Both Tangotiger and Phil Birnbaum blogged about this after there was an article at Baseball Prospectus. One issue is what is Jones' "true" average. Here is my comment at Phil's site:
In the last 4 months last year, Jones batted .354. Just doing a cursory look at his Retrosheet stats, that comes pretty close to what his best 4 month period (within one season) might have been anytime in his career. But it was over only 353 ABs.
Anyway, combining the last 4 months from last year with this year, he has batted .378 over his last 580 ABs. And his yearly AVGs have been going up lately. Starting with 2004, here are his averages with his age
This does not seem like a normal aging/performance pattern. How unusual, I don't know. But I just wonder if something is going on or changing with this guy that makes it really hard to know his true ability.

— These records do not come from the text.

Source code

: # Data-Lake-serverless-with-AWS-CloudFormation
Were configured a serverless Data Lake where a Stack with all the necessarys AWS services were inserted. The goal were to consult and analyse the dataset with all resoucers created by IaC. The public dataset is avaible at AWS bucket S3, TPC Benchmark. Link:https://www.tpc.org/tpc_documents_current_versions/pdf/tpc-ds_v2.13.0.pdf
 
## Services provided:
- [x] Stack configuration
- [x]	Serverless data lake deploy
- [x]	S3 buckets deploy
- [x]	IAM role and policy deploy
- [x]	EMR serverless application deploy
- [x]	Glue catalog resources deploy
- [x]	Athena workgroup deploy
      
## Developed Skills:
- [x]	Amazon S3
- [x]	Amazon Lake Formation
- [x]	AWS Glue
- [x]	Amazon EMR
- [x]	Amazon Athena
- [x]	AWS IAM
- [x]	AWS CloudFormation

So I decided to look at what .400 hitters were like in the past. There are two tables below, one for the guys from the 1800s and one for the guys since 1900. The tables show their age, the league average, their career average, their career average before the year they hit .400 and their average before the year they hit .400.

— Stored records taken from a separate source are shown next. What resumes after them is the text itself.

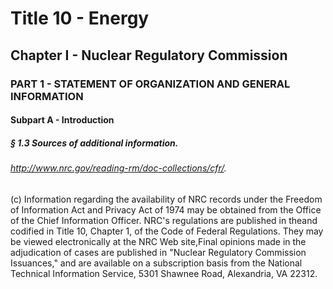
# Title 10 - Energy
## Chapter I - Nuclear Regulatory Commission
### PART 1 - STATEMENT OF ORGANIZATION AND GENERAL INFORMATION
#### Subpart A - Introduction
##### § 1.3 Sources of additional information.
###### http://www.nrc.gov/reading-rm/doc-collections/cfr/.

(c) Information regarding the availability of NRC records under the Freedom of Information Act and Privacy Act of 1974 may be obtained from the Office of the Chief Information Officer. NRC's regulations are published in theand codified in Title 10, Chapter 1, of the Code of Federal Regulations. They may be viewed electronically at the NRC Web site,Final opinions made in the adjudication of cases are published in "Nuclear Regulatory Commission Issuances," and are available on a subscription basis from the National Technical Information Service, 5301 Shawnee Road, Alexandria, VA 22312.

One thing you might notice is that the average age is about 27 for both groups. Jones is 36. Cobb batted .400 when he was 35 but the league average was .285 that year, much higher than the NL average this year of .259. Cobb also had batted .400 twice before, had a much higher career average than Jones and batted alot higher the year before.
Barnes batted .400 in 1876 but I think that was the year you bunt a ball that went foul before it got to third or first base and it was still a hit. Dunlap did it in the only year of the Union Association. Notice that Jones' career average and average last year are far below what was normal in the past for .400 hitters. Same for the league average. Those are all just simple averages and in the case of Joe Jackson, he had only 75 ABs in his previous year and 115 ABs previously in his career. Taking him out would not change things much, with the last two columns being .344 and .377.
Besides Cobb, the only other guy to bat .400 since 1900 while being at least 30 years old was Bill Terry. But he did when the league average was .303. So when it comes to age, leage average and previous performance, Jones is not even close to what .400 hitters were in the past. If he does it, it will be amazing. I will wonder how he did it.